RUN apt-get update \
    && apt-get install unzip dotnet-sdk-2.2 -y --no-install-recommends \
    && wget -q -O /var/opt/sqlpackage.zip https://go.microsoft.com/fwlink/?linkid=2069122 \
    && unzip -qq /var/opt/sqlpackage.zip -d /var/opt/sqlpackage \
    && rm /var/opt/sqlpackage.zip \
    && chmod +x /var/opt/sqlpackage/sqlpackage \

Microsoft’s base image for SQL Server is missing software we need. If you are going to run a unit test suite, the dotnet core sdk is required. If you’re not unit testing, perhaps because all of your DML is in your app, you can probably remove dotnet-sdk-2.2 from the install. You will, however, need to download sqlpackage (the DacFX CLI). In order to extract from the .zip, unzip is required.

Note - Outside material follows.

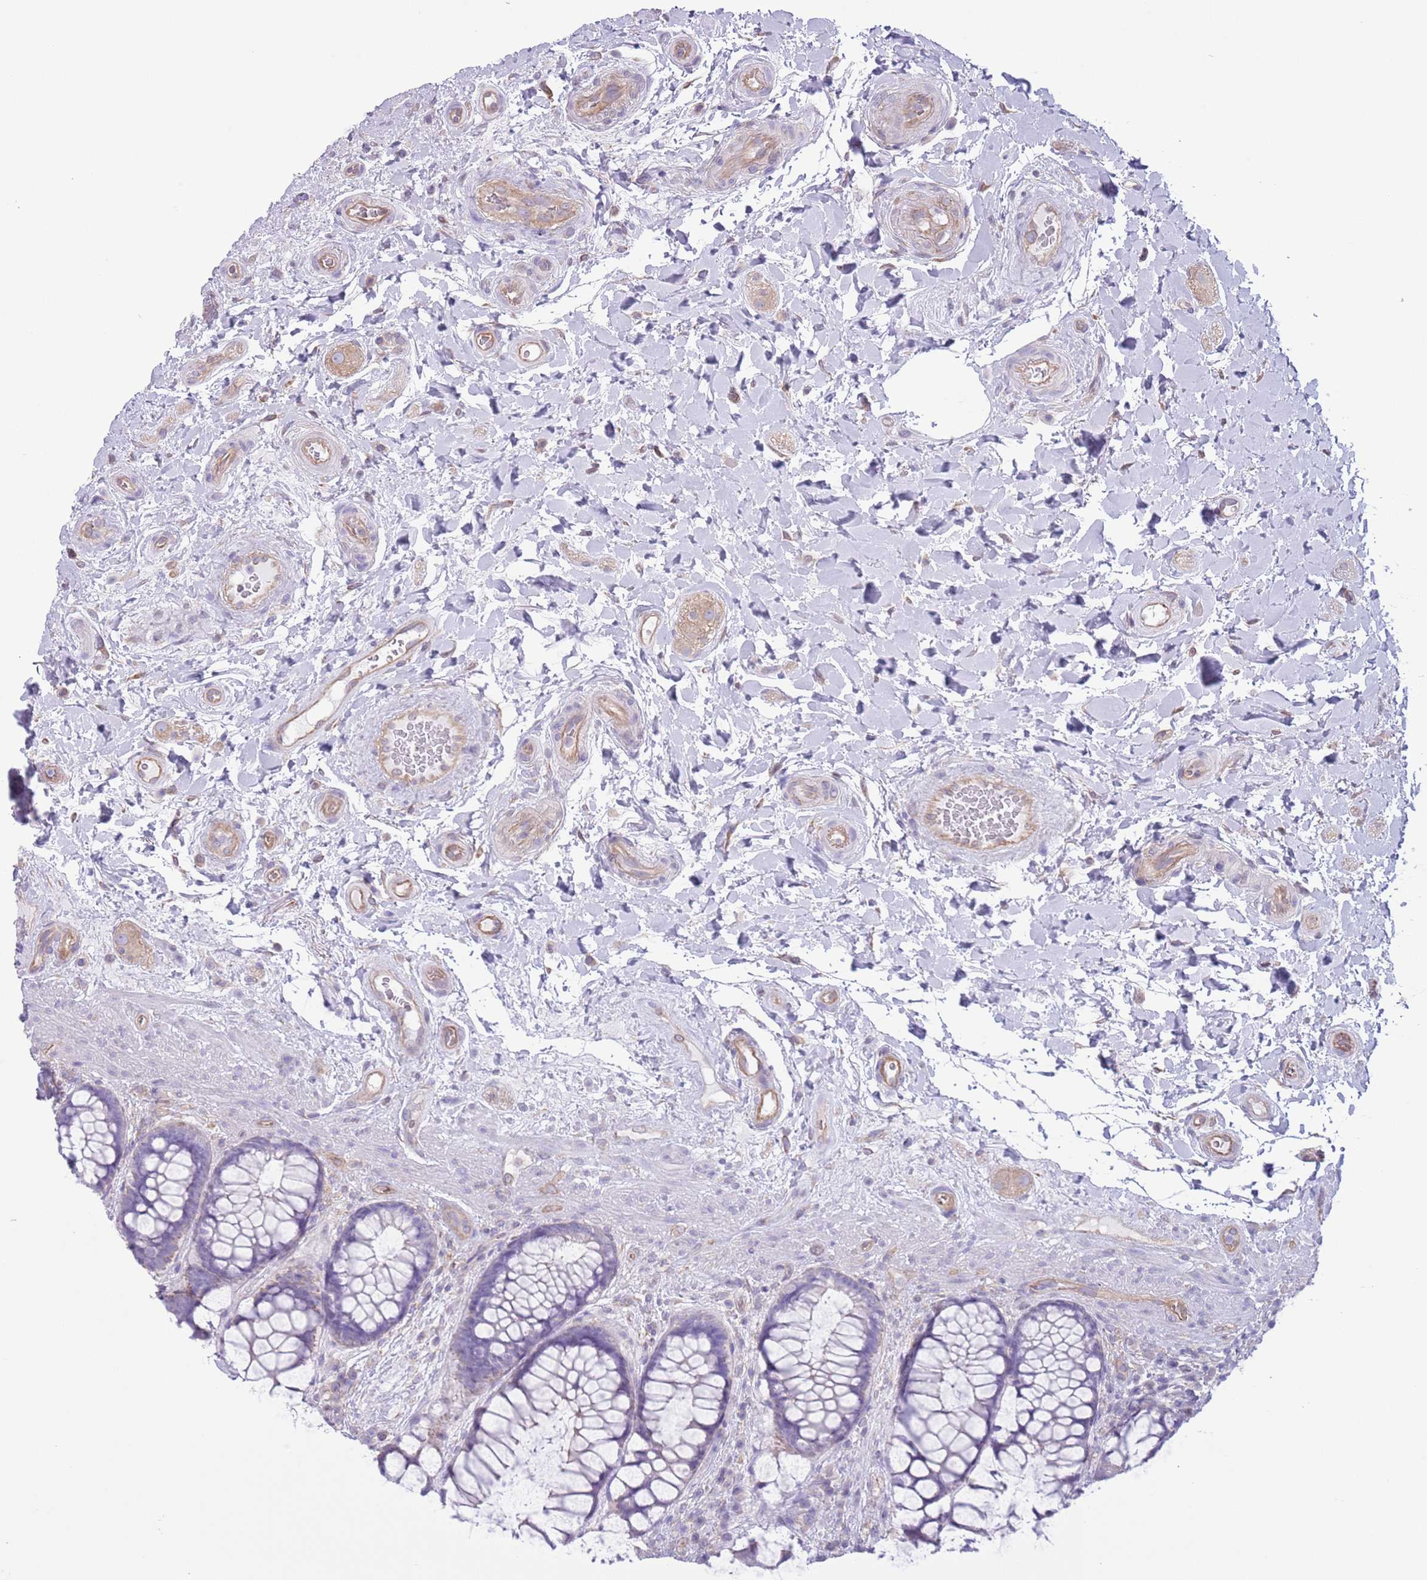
{"staining": {"intensity": "moderate", "quantity": "<25%", "location": "cytoplasmic/membranous"}, "tissue": "rectum", "cell_type": "Glandular cells", "image_type": "normal", "snomed": [{"axis": "morphology", "description": "Normal tissue, NOS"}, {"axis": "topography", "description": "Rectum"}], "caption": "A high-resolution image shows immunohistochemistry (IHC) staining of normal rectum, which exhibits moderate cytoplasmic/membranous expression in about <25% of glandular cells.", "gene": "RBP3", "patient": {"sex": "female", "age": 58}}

    && mv /var/opt/<project_dir>/bin/Debug/master.dacpac /var/opt/<project_dir>/bin/Debug/MASTER.DACPAC \
    && mv /var/opt/<project_dir>/bin/Debug/msdb.dacpac /var/opt/<project_dir>/bin/Debug/MSDB.DACPAC \

Often T-SQL objects will include references to objects stored in system databases. These dependencies can be added to the project in the form of their respective .dacpac, which allows Visual Studio to resolve the references. In a discovery that wasted a significant chunk of time, sqlpackage only looks for dependencies in upper case names ¯\_(ツ)_/¯. In Windows, this doesn’t matter, but in Linux it certainly does. It looks like a missed test case in the dotnet core port. Let’s move on…

    && (/opt/mssql/bin/sqlservr --accept-eula & ) | grep -q "Service Broker manager has started" \
    && /var/opt/sqlpackage/sqlpackage /a:Publish /tdn:<db_name> \
         /pr:/var/opt/<project_dir>/docker.publish.xml /sf:/var/opt/<project_dir>/bin/Debug/<project-name>.dacpac \
         /p:IncludeCompositeObjects=true /tu:sa /tp:$SA_PASSWORD \
    && (/opt/mssql-tools/bin/sqlcmd -S localhost -d <db_name> -U SA -P $SA_PASSWORD -Q 'ALTER DATABASE <db_name> SET RECOVERY SIMPLE') \

Here we start SQL Server and use sqlpackage to deploy the database. You’ll notice that a publish profile has been created and stored with the project specifically for deploying to SQL Server running in the container. It’s also a good idea to make sure the database is set to SIMPLE recovery for testing purposes to keep the log file small. You probably don’t want to do this in prod. Note also that this Dockerfile doesn’t establish external volumes for the data and log files, which you will probably want to do if using this in a production environment.

This is also a good place to insert any other SQL commands that makes sense for you using sqlcmd. For instance, this is where I also include the creation of any service accounts that need to have access to my database for whatever it is I’m testing. The key is to strive for zero administration or setup required whenever the container is run.

    && cd /var/opt/<project_dir>/<test_dir>/ && dotnet test \

In most database projects I have a testing suite. MS Test, xUnit, and NUnit are available in dotnet core. Visual Studio works very nicely with MS Test, which includes a SQL specific test harness that can be handy, if somewhat restricted. This line in the Dockerfile executes the tests in the project.

    && pkill sqlservr \
    && apt-get remove dotnet-sdk-2.2 -y \
    && apt-get autoremove -y \
    && rm -rf /usr/share/dotnet \
    && rm -rf /var/lib/apt/lists/* \
    && rm -rf /var/opt/<project_dir> \
    && rm -rf /var/opt/sqlpackage

Finally, the last steps shutdown SQL Server and remove the software that was installed. This helps to keep an already large image as small as possible. The end result, depending on what is involved in deploying your database and running your tests, should be an image which is 1.6 - 2 GB in size.

Conclusion

For future enhancement I intend on implementing test data population as part of this process, so that it will be possible to spin up databases very quickly for integration testing purposes. Restoring a database from backup should be quite simple to automate, assuming the backups are stored on a network-accessible path, so that is one option I am considering. That would also be a great option to rapidly deploy databases for shared environments, though that would call for the additional enhancement of being able to run masking/anonymization operations on the restored data set. But, like you have seen, it is possible to automate just about anything in the build of a Docker image.